Where to get an HTTPS certificate for localhost - tbodt
If you download the discord client, unpack it, and look in the bootstrap folder (which should be next to the app.asar folder), you&#x27;ll find discord_rpc.zip. Unpack that, look in data, and you&#x27;ll find this_is_not_a_security_issue.{crt,key} which is the public and private key for an HTTPS certificate for *.discordapp.io, which is a domain that resolves to 127.0.0.1. This could be useful for testing HTTPS on localhost.
======
schoen
This is not permitted by Comodo's policy. I am going to report this to Comodo.
Edit: contacting Discord first to let them know that they need to change this.

Please see the recent discussion on this practice (which mentions Discord):

[https://groups.google.com/forum/#!topic/mozilla.dev.security...](https://groups.google.com/forum/#!topic/mozilla.dev.security.policy/eV89JXcsBC0)
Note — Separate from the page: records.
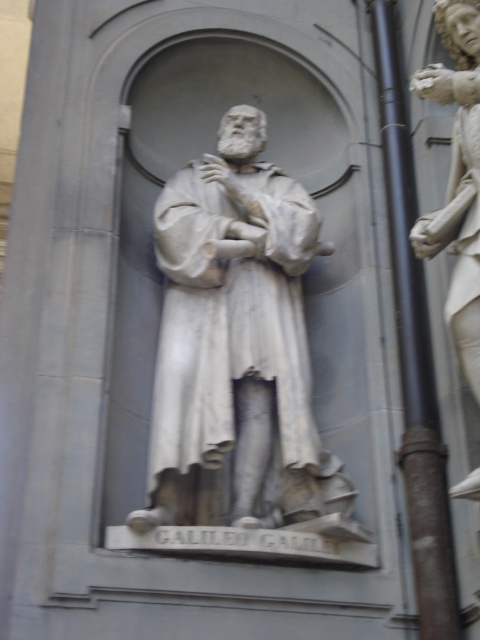
You are an art conservator assessing the placement of the white marble statue at center. Based on its coordinates at point 0.534, 0.492, can you determine if it is positioned centrally within the arched recess?

The white marble statue at center is located at coordinates (236, 340), which indicates it is positioned centrally within the arched recess as the coordinates are close to the center point of the image.

You are standing in front of the building where the statue is located. There is a point at coordinates (236,340). What is located at that point?

At point (236,340) lies the white marble statue at center.

You are a photographer standing in front of the statue of Galileo Galilei. You want to take a photo that includes both the black metal pole at right and the white marble statue at right. Which object should you position closer to the bottom of the frame to ensure both are fully visible?

The white marble statue at right is shorter than the black metal pole at right. To ensure both are fully visible in the photo, position the white marble statue at right closer to the bottom of the frame since it is shorter and will occupy less vertical space.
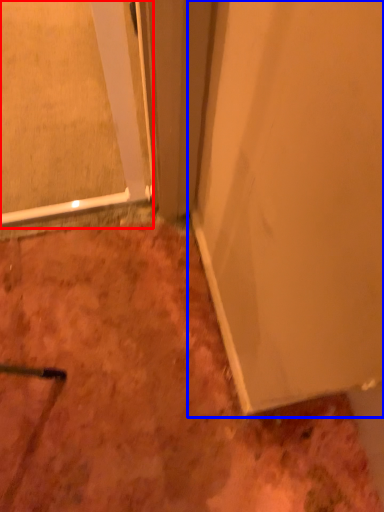
Question: Among these objects, which one is nearest to the camera, glass door (highlighted by a red box) or door (highlighted by a blue box)?

Choices:
 (A) glass door
 (B) door

Answer: (B)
Follow-up: I wrote to Discord to point out this m.d.s.p thread to them and am
holding off on my report to Comodo to wait to hear back from Discord about
their intentions.

Note that section 6.1.2 of the CA/Browser Forum Baseline Requirements says "If
the CA or any of its designated RAs become aware that a Subscriber’s Private
Key has been communicated to an unauthorized person or an organization not
affiliated with the Subscriber, then the CA SHALL revoke all certificates that
include the Public Key corresponding to the communicated Private Key."

------
viraptor
You can generate one for yourself. Look for tutorials on self-signed
certificates. You'll have to import the CA to your browser to make it trusted,
bit for testing that should be just fine.